Tatort Taubergießen

Unbekannte stehlen Hunderte Orchideen im Naturschutzgebiet

Klaus Fischer

Von Klaus Fischer

Mo, 06. Mai 2019 um 18:15 Uhr

Kappel-Grafenhausen

Hunderte seltener Spinnenragwurz-Orchideen sind im Naturschutzgebiet Taubergießen ausgebuddelt und mitgenommen worden. Naturschützer sind entsetzt.

Dietmar Keil, Naturschützer, Dokumentarfilmerund Taubergießenkenner aus Offenburg, war am Montagmorgen den Tränen nahe. Mehrere Hundert seltene Orchideen waren im Naturschutzgebiet Taubergießen nahe der Saukopfbrücke bei Kappel ausgebuddelt und mitgenommen worden.

Es war wohl das größte Vorkommen in Deutschland

"Auf einer Fläche von fast einem Hektar ist der Bestand der seltenen Spinnenragwurz-Orchidee fast komplett vernichtet worden. Es war nach unseren Informationen das größte Vorkommen dieser Orchideenart in Deutschland und auch einmalig in Europa. Schon deshalb ist es ein unermesslicher Verlust", erklärte Tochter Silke Keil gegenüber der BZ.

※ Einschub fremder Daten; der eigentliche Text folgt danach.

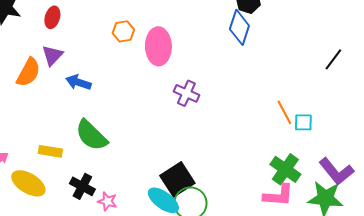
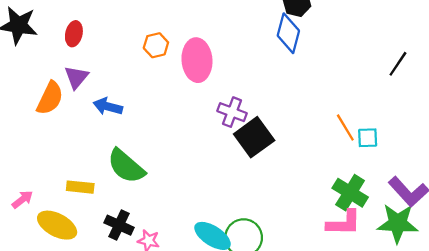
black square: (177, 179) -> (254, 137), moved

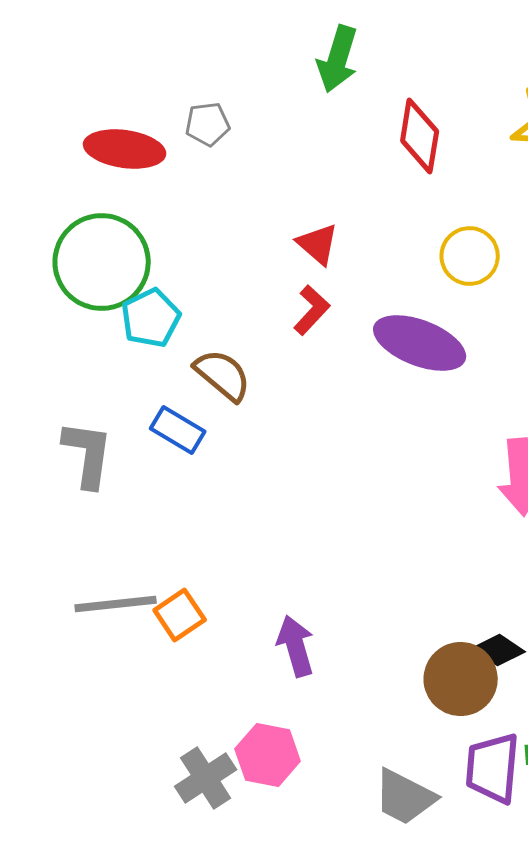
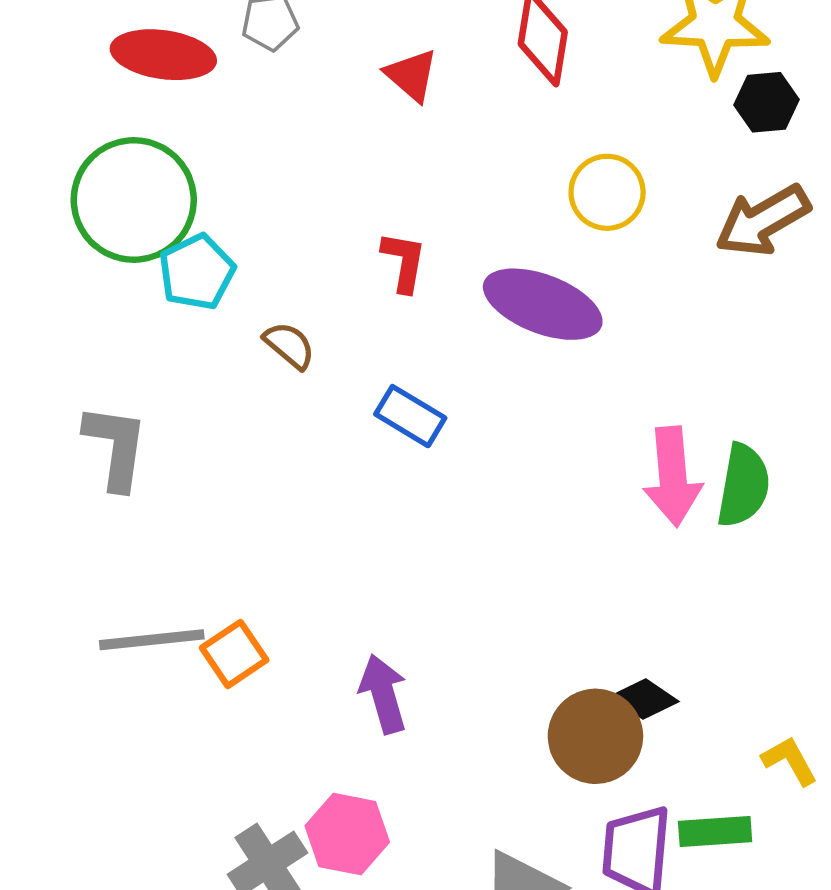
red triangle: (318, 244) -> (412, 75), moved
red L-shape: (312, 310) -> (404, 262), turned -33
brown semicircle: (223, 375) -> (289, 345), size x0.7
blue rectangle: (178, 430) -> (410, 416), moved

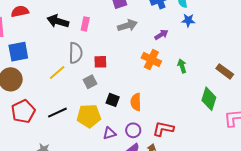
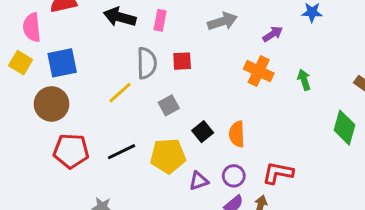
red square: (100, 62) -> (182, 61), moved
black square: (113, 100) -> (203, 132), turned 32
red pentagon: (23, 111) -> (71, 151), turned 30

Wildschweine werden ausgeschlossen

Dass die Zerstörung einer Rotte von Wildschweine zuzuschreiben sei, schlossen die Keils aus. "Hier wurde systematisch mit Schaufeln oder Spaten gegraben. Das sieht alles sehr professionell aus. Und hier scheint auch nicht ein Liebhaber am Werk gewesen zu sein, der sich ein paar dieser Orchideen für den heimischen Garten besorgte. Wir vermuten, dass die Wurzeln jetzt übers Internet an Liebhaber verkauft werden," erklärte Silke Keil.

Noch am vergangenen Mittwoch hatte sich Dietmar Keil an gleicher Stelle an der Orchideenpracht erfreuen können und wollte am Montagmorgen Tochter und Freunden diese Pracht zeigen. Dann der Schock für die Naturfreunde.

Der Vorfall wird weiter untersucht

Die Gruppe verständigte sofort Bettina Saier, seit 2017 vom Regierungspräsidium als hauptamtliche Geschäftsführerin für das Naturschutzgebiet bestellt. Sie sicherte Fotos von den Grabungslöchern und leitete eine Untersuchung ein. Auch eine Anzeige gegen unbekannt wurde erstattet. "Noch ist die Situation vor Ort und auch der entstandene Schaden nicht geklärt. Wir werden den Vorfall aber weiter untersuchen lassen", erklärte Markus Adler, Pressesprecher des Regierungspräsidiums, am Montagnachmittag der BZ.

Eine ständige Überwachung des Taubergießen-Gebiets als Reaktion auf die Zerstörung sieht der Sprecher indes nicht: "Hier stellt sich die Frage der Verhältnismäßigkeit und nach den Erfolgschancen".